=== Section Start ===
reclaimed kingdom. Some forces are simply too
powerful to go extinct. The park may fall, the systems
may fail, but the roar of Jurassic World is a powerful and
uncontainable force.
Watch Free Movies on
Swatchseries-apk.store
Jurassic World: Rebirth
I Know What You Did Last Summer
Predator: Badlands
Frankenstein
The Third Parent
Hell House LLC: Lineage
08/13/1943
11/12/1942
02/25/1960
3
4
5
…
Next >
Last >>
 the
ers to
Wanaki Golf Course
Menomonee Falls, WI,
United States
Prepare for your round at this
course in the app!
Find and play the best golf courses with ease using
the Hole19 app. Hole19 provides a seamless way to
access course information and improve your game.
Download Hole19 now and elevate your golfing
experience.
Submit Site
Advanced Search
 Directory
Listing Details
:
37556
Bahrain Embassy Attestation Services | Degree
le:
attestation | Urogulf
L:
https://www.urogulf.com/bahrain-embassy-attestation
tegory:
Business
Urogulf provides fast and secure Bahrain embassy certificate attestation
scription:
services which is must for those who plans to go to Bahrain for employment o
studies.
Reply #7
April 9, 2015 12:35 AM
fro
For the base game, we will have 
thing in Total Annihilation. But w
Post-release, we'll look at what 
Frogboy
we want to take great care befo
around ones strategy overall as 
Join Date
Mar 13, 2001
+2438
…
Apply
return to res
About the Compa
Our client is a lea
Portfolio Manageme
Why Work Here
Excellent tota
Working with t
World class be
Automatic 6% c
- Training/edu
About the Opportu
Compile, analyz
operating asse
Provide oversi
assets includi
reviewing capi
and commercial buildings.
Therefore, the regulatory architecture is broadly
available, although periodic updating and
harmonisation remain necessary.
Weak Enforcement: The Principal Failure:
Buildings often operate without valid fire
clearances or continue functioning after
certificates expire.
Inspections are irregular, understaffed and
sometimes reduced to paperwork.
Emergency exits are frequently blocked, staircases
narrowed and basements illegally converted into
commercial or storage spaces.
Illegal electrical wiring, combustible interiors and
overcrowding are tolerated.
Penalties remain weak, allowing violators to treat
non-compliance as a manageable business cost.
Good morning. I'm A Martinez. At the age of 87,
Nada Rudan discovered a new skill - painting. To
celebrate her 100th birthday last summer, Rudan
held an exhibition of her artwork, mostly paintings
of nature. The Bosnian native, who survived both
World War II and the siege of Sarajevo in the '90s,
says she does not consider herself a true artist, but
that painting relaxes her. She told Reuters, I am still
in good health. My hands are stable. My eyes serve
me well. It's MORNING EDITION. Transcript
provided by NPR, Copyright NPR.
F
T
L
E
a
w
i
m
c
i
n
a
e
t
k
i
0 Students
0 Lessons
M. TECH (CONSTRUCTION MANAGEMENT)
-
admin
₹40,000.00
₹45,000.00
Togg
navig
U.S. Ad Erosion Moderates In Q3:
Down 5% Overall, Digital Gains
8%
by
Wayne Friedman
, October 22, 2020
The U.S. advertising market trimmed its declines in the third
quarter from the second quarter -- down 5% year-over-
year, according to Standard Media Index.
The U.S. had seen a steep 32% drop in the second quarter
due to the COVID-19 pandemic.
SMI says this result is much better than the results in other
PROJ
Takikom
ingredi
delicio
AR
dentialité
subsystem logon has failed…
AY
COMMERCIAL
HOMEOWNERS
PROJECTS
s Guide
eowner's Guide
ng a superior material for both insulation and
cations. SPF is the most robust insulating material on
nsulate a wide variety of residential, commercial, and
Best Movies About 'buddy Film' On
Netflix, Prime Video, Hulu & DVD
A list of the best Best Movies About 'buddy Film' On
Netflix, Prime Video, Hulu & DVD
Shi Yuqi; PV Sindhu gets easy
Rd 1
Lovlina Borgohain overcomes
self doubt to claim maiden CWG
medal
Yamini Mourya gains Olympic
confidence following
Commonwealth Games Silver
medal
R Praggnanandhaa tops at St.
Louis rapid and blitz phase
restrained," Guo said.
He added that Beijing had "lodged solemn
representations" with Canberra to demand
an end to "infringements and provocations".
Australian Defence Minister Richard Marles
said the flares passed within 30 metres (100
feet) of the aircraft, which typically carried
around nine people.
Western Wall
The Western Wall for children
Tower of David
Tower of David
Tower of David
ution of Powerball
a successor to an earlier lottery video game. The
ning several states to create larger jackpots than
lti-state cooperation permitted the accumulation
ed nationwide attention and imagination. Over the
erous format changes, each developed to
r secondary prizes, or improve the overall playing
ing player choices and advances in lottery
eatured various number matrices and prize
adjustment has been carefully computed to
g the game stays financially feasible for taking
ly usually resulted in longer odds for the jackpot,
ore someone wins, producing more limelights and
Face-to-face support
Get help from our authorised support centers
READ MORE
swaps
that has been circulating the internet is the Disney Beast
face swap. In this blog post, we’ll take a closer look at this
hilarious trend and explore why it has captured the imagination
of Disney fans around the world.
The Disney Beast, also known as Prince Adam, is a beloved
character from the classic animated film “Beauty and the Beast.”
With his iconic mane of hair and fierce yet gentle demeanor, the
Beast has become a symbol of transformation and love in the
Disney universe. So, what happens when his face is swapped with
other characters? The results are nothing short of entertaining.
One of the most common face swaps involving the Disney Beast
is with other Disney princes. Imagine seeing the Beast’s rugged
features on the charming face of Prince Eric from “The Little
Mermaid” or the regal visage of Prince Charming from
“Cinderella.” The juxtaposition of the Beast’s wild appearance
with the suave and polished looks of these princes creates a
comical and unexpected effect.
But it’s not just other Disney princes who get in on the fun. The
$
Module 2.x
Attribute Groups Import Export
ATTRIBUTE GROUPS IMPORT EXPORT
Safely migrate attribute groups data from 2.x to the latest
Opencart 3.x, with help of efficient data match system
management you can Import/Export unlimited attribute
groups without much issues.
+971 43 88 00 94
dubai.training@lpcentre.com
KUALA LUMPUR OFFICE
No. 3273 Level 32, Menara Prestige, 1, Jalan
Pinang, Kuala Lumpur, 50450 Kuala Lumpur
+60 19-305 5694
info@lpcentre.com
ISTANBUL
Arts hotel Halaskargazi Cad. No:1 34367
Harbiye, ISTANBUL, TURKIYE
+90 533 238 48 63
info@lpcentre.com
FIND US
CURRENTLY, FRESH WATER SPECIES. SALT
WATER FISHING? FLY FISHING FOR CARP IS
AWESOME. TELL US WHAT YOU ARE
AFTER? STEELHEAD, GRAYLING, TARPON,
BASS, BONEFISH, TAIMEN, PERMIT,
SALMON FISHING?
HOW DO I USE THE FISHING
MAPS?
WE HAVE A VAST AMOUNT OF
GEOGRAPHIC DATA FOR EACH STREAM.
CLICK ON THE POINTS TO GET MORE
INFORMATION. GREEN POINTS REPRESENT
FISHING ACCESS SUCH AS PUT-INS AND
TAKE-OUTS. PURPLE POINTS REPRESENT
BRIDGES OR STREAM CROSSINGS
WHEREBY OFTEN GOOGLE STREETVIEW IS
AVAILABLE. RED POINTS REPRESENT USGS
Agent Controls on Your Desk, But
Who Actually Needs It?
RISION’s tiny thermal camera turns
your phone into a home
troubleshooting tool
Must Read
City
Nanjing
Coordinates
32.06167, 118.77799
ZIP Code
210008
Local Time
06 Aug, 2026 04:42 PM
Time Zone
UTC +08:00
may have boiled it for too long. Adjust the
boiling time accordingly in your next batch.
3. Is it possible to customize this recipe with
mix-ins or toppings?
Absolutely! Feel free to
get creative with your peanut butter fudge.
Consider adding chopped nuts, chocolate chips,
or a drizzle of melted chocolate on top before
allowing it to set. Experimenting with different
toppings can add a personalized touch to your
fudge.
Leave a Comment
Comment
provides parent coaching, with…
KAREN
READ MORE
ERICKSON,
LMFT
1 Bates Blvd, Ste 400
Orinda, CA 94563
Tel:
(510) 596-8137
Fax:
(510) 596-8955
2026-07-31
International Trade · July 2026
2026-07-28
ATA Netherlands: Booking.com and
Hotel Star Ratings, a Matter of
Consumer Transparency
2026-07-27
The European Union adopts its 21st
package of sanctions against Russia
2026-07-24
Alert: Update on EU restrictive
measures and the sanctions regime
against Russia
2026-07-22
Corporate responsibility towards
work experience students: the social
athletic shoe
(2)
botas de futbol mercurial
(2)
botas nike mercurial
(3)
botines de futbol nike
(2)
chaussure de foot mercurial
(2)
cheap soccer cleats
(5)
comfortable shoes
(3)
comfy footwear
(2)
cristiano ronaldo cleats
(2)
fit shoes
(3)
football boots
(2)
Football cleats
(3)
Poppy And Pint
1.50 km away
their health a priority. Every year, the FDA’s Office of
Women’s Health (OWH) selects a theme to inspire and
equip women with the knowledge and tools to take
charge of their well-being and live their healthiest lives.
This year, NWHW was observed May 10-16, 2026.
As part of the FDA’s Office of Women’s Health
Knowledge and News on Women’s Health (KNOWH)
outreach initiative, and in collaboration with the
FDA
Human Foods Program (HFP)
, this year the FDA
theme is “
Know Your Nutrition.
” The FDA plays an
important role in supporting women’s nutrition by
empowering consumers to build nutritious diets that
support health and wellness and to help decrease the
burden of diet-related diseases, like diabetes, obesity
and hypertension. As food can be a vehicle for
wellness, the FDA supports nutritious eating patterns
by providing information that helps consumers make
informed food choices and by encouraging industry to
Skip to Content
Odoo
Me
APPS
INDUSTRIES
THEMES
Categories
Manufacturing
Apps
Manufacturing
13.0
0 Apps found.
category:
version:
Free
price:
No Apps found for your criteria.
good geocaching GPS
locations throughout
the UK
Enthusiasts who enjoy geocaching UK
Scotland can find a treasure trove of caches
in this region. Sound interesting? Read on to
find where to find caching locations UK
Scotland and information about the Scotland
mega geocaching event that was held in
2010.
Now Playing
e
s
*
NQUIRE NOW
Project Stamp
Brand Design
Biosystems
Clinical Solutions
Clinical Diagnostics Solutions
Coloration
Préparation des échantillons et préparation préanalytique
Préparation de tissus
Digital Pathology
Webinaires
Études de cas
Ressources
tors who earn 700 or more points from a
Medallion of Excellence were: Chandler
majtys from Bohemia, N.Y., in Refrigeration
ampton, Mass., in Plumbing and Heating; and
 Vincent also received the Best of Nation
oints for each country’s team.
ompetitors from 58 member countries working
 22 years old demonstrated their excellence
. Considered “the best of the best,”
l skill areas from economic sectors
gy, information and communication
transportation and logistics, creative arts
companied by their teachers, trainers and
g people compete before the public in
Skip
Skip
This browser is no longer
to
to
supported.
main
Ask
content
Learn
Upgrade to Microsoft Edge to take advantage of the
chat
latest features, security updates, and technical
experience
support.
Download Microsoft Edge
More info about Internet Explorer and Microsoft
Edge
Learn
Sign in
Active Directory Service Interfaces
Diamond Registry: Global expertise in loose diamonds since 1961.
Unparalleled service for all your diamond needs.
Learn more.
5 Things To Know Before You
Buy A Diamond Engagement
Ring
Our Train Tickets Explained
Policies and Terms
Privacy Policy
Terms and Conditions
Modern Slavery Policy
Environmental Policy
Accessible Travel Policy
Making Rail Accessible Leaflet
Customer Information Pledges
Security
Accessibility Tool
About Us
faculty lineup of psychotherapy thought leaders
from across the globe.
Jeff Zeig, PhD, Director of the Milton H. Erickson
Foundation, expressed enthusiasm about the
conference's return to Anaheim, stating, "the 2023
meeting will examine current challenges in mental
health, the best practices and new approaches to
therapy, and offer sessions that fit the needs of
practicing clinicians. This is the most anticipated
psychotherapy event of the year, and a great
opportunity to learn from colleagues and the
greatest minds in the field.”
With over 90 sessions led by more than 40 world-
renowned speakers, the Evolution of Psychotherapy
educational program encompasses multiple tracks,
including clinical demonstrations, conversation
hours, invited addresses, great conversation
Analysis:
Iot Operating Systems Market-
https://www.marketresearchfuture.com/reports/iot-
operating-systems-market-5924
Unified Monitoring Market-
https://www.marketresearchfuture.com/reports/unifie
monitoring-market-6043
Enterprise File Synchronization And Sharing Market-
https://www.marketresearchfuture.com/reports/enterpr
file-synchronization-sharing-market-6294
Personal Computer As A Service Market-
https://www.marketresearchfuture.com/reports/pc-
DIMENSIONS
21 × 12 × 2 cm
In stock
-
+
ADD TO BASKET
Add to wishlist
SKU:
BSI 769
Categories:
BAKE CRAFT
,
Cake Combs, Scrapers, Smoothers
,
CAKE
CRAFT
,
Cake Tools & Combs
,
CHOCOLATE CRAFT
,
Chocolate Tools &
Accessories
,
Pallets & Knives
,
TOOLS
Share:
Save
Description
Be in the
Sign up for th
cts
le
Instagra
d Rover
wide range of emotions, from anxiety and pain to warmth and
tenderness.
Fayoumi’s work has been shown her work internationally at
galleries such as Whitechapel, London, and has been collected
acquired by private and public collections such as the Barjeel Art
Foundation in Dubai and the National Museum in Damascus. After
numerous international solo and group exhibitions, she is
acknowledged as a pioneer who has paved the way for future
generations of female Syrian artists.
=== Section End ===
Sift through the material above and copy the lines that contain the word "creative".

* _TASK OUTPUT_
get creative with your peanut butter fudge.
transportation and logistics, creative arts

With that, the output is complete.